Say how many lines in the records contain the string "from", giving the number by itself.

(Beginning of DATA SHOWN)

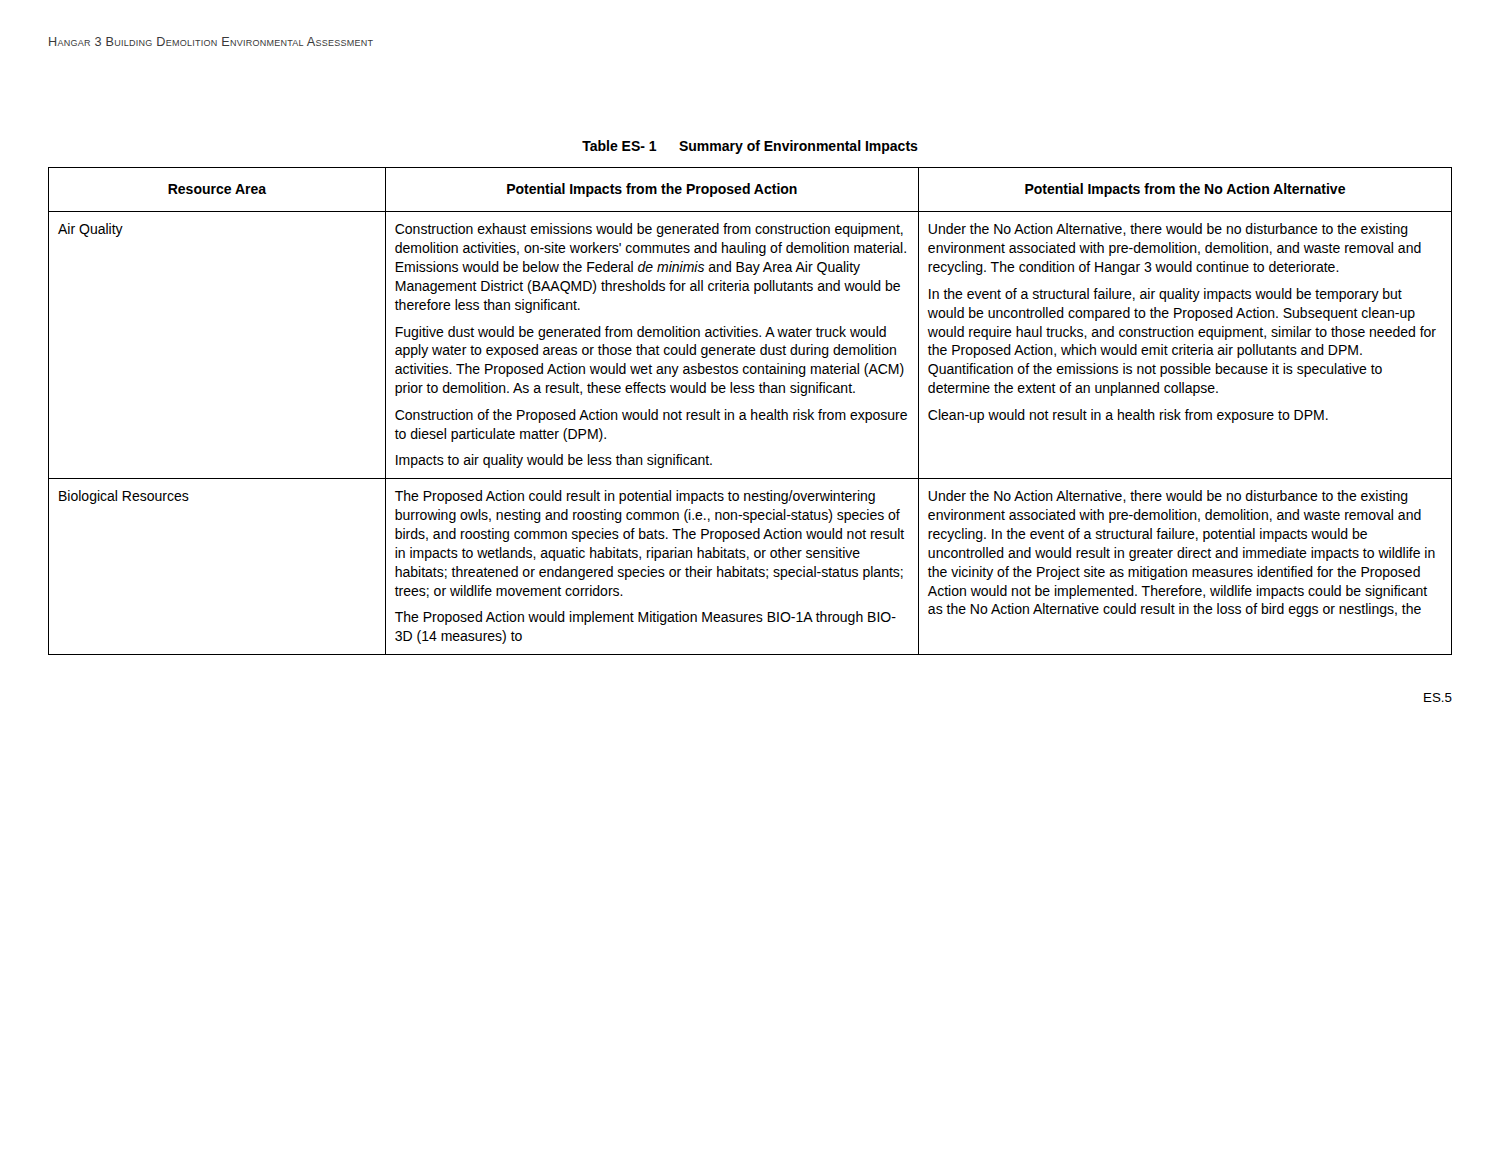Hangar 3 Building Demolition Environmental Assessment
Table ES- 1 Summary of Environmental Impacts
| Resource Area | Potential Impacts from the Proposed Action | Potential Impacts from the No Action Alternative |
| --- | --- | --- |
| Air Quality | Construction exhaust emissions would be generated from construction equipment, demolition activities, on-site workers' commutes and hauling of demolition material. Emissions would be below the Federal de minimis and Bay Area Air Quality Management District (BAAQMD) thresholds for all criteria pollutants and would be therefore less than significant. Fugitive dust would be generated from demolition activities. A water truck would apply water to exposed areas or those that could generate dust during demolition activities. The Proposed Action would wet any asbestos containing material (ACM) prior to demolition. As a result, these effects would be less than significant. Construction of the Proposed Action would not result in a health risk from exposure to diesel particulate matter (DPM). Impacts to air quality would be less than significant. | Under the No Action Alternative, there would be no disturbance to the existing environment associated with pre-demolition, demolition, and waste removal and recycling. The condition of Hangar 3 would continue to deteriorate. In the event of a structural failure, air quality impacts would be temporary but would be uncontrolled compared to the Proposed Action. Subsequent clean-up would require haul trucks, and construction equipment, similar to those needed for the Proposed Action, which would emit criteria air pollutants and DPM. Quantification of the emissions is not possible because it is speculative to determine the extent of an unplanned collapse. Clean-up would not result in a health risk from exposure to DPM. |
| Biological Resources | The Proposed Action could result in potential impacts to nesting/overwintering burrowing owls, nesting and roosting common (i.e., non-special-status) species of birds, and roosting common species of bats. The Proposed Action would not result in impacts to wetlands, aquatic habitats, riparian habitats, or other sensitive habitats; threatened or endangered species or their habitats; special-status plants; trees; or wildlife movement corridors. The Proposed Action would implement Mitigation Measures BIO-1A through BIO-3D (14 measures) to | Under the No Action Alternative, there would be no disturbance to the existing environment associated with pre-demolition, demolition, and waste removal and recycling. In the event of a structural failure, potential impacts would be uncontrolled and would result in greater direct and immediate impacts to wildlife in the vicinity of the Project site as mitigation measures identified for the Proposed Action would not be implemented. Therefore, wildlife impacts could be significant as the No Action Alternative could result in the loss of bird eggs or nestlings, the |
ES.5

(End of DATA SHOWN)

RESULT FOR THIS TASK> 2